One paramount goal of the integrated medicine movement is to convince insurers to pay for services rendered. According to the 1998 JAMA piece, patients paid “at least” $12.2 billion of the $21.2 billion spent on CAM services in 1997 out of their own pockets, with “no statistically significant” changes in insurance coverage noted over the eight-year study period. Given the growing demand, however, there are signs of change. A report released by California-based Landmark Healthcare Inc., in March 1999, for instance, found that two-thirds of 449 health plans surveyed offer coverage for at least one form of alternative care.
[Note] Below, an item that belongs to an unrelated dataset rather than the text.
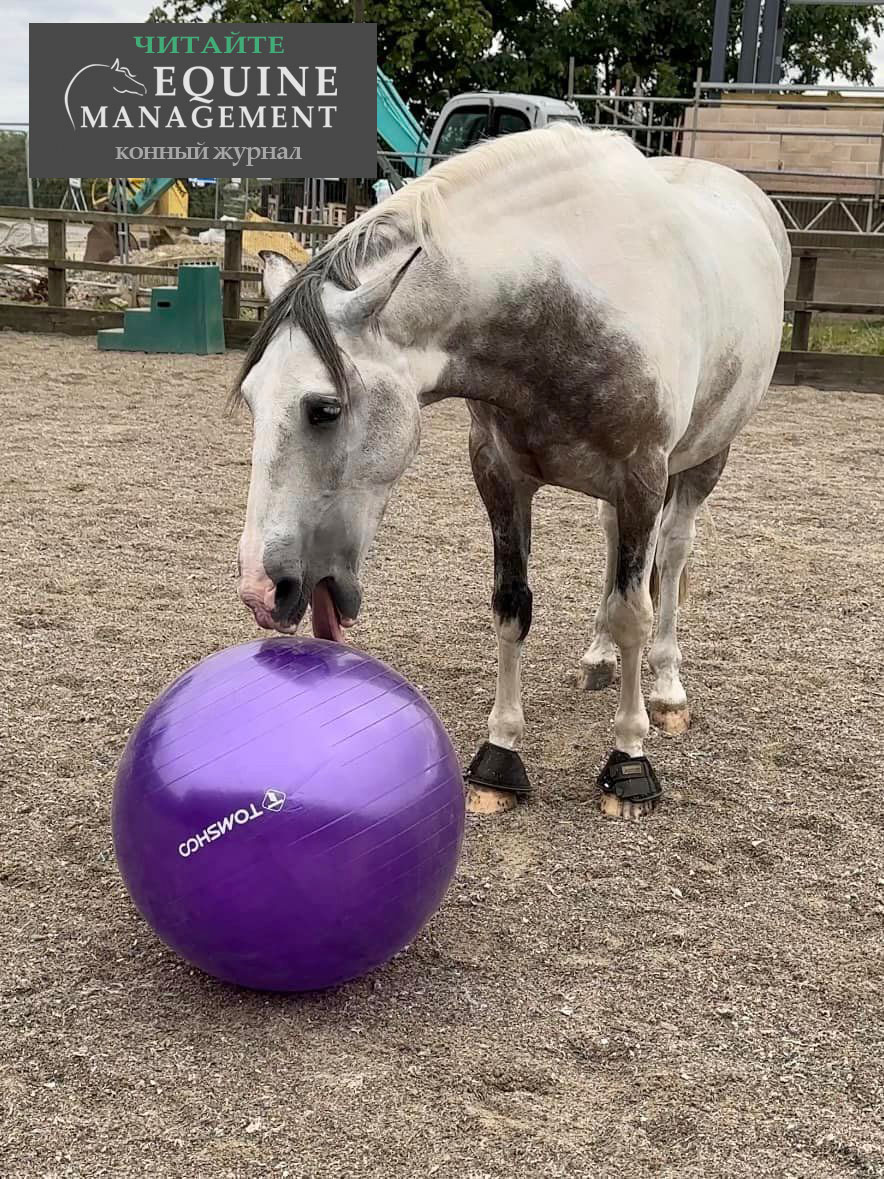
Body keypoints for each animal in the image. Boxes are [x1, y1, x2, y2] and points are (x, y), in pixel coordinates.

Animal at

Of the lot, 38 percent cited demand from members and employers as the key factor in their decisions, while 38 percent named benefit mandates or other legal requirements. (Based on a 1999 survey by the Blue Cross Blue Shield Association, state mandate totals for four major CAM categories are: chiropractors, 44; acupuncturists, 7; naturopaths, 4; and massage therapists, 2.)

But John Weeks, publisher of The Integrator, a newsletter following trends in the field, said the coverage data are “sort of like Wonder Bread, squishy” because they don’t reflect the dollar or visit limits most plans impose nor the fact that most offer only “discounts” for services rather than full coverage. “There has been growth if you step back ten years,” he said, but because most plans also don’t contract with CAM networks, patients seeking coverage of treatment for a specific therapeutic condition by a specific provider aren’t likely to succeed, and if they can get a referral, “it will be for one or two visits,” not enough to treat most conditions.